• TASK REQUIREMENTS: Copy out the data that follows exactly, leaving out no line.

• Data entries:
- - - - -
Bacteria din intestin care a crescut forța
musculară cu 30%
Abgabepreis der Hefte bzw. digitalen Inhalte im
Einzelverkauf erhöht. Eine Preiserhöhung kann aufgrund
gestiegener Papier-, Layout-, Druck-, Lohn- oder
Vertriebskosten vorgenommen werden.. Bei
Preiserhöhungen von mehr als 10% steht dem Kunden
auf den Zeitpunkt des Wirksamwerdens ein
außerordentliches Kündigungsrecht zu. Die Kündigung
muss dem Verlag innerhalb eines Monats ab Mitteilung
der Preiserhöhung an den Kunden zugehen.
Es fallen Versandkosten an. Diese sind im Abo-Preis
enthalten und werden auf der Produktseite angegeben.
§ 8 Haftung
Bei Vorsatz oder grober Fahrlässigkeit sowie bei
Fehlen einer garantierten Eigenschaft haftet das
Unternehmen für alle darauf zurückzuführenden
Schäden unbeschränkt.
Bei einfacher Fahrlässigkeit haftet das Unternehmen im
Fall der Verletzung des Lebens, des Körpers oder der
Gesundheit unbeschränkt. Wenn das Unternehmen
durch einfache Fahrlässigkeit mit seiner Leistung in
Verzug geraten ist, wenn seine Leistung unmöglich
- - - - -
• WRITTEN ANSWER:
Bacteria din intestin care a crescut forța
musculară cu 30%
Abgabepreis der Hefte bzw. digitalen Inhalte im
Einzelverkauf erhöht. Eine Preiserhöhung kann aufgrund
gestiegener Papier-, Layout-, Druck-, Lohn- oder
Vertriebskosten vorgenommen werden.. Bei
Preiserhöhungen von mehr als 10% steht dem Kunden
auf den Zeitpunkt des Wirksamwerdens ein
außerordentliches Kündigungsrecht zu. Die Kündigung
muss dem Verlag innerhalb eines Monats ab Mitteilung
der Preiserhöhung an den Kunden zugehen.
Es fallen Versandkosten an. Diese sind im Abo-Preis
enthalten und werden auf der Produktseite angegeben.
§ 8 Haftung
Bei Vorsatz oder grober Fahrlässigkeit sowie bei
Fehlen einer garantierten Eigenschaft haftet das
Unternehmen für alle darauf zurückzuführenden
Schäden unbeschränkt.
Bei einfacher Fahrlässigkeit haftet das Unternehmen im
Fall der Verletzung des Lebens, des Körpers oder der
Gesundheit unbeschränkt. Wenn das Unternehmen
durch einfache Fahrlässigkeit mit seiner Leistung in
Verzug geraten ist, wenn seine Leistung unmöglich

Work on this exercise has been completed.